誰のための独禁法なのか?

前々から話題になっていた、独占禁止法改正に向けての公正取引委員会の基本方針が発表された。


プレスリリースの内容は、極めてシンプルなものであるが*1、単なる規制強化にとどまらず、訴訟法上の論点(不当表示に対する団体訴訟の導入、文書提出命令制度など)等、いろいろと渋い改正も見込まれるようであり、今後の展開が注目されるところだ。


そんな中、この見直しの方向に対する反対意見として、以下のようなものが伝えられている。

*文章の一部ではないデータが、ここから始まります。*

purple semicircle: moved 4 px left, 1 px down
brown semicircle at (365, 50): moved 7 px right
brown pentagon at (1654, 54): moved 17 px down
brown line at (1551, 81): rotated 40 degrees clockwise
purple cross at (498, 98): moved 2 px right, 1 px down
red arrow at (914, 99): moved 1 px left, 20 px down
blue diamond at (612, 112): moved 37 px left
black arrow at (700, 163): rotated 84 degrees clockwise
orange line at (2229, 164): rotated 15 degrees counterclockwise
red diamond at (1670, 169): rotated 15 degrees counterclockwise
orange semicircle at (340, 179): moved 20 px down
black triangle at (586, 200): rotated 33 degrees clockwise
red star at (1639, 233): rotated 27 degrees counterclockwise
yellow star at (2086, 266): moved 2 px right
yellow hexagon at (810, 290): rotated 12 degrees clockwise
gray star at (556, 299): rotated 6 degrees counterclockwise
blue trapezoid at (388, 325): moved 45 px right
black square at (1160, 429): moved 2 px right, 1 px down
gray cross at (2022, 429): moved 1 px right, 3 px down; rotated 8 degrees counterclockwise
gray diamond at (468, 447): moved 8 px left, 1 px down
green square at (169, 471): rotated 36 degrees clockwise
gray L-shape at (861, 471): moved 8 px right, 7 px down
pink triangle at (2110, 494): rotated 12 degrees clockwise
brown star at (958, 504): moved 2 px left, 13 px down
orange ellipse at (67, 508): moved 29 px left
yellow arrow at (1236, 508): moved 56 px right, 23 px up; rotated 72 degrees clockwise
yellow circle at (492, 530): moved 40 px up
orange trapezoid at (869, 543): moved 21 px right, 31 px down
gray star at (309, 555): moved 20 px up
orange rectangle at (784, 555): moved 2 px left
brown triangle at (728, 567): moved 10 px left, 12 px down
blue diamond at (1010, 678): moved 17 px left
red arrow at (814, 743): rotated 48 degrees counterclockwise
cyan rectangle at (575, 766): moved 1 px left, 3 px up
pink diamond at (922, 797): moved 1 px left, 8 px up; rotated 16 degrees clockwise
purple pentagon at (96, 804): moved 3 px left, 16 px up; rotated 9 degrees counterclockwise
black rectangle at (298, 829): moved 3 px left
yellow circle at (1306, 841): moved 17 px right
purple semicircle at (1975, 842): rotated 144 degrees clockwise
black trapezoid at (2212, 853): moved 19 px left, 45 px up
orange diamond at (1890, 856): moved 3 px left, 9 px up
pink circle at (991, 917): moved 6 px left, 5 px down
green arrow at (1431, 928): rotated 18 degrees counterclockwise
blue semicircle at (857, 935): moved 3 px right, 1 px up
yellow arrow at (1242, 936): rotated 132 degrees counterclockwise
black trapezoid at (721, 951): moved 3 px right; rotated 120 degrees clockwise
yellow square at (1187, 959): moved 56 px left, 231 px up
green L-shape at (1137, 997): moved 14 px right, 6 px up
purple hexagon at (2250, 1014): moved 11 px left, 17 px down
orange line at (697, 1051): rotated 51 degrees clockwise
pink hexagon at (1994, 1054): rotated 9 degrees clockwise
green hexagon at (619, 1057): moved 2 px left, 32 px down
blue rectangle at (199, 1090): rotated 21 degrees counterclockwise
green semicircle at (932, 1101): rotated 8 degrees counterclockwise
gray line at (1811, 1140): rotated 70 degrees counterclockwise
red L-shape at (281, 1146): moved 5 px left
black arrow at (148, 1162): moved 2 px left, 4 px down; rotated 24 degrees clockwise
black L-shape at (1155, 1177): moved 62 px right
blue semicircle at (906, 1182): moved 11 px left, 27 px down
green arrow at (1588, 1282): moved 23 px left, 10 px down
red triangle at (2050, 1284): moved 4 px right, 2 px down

1つ目は「現状の審判制度を維持する」という方針を「公取委の一方的な権限強化」とみて批判する動き(日本経団連自民党司法制度調査会)、もう一つは、「課徴金の対象範囲を広げるべき」という声である。


このうち、後者については、

「課徴金の対象範囲にも異論が出ている。公取委が方針を説明した16日の自民党独禁法調査会では、自民党議員から「競争の制限状況に関係なく、不当廉売や優越的地位の乱用に課徴金を課すべきだ」といった声が相次いだ。背景には、独禁法改正を中小企業保護に使いたいという思惑がある」(日本経済新聞2007年10月17日付朝刊・第5面)

ということなのだが・・・。



本来公正な競争を促進すべき独占禁止法を「中小企業保護」に使おうとは、自民党も堕ちたものだ*2


竹島一彦公取委委員長は、インタビューの中で、

「競争への影響は大小様々であり、競争の制限状況にかかわらずすべての不当廉売などに機械的に課徴金を課すのは乱暴な議論だ。独禁法の役割は公正な競争の保護であり、事業者の保護は法の直接の目的ではない。」

と冷静に受け流しているが、そもそもこれまで、自民党の政策と歩調をあわせるかのように権限を強化し存在感をアピールしてきた今の公取委が、果たしてどこまで強く出られるのか、疑問を禁じえないところではある。


ヘタをすると、現状の審判制度維持と引換えに、上記のような改悪がなされる可能性もあるし、このあたりは目を離さずに見ておくべきだろう。



なお、もう一つの批判の的になっている公取委の審判制度自体は、特許庁を相手に日々仕事をこなしている知財業界の人間からみれば、そんなに違和感があるものではないのだが、それでも毎度毎度これだけ批判が出てくるのだから、制度よりもむしろ運用面に問題があるのかもしれない。


特許の査定とは異なり、独禁法の審決が企業活動に与える影響は破壊的なものがあるだけに、批判がやむことは当面ないのだろうが、審判制度を廃止しなくても、「実質的証拠法則」が適用される場合を限定するなど、被審人に対して納得感を与えられるシステムをとりさえすれば、問題は解決できるような気もするのであるが・・・。

*1:http://www.jftc.go.jp/pressrelease/07.october/07101601.pdf

*2:そこまでして人気取りがしたいか・・・、と嫌味の一つでも言いたくなる。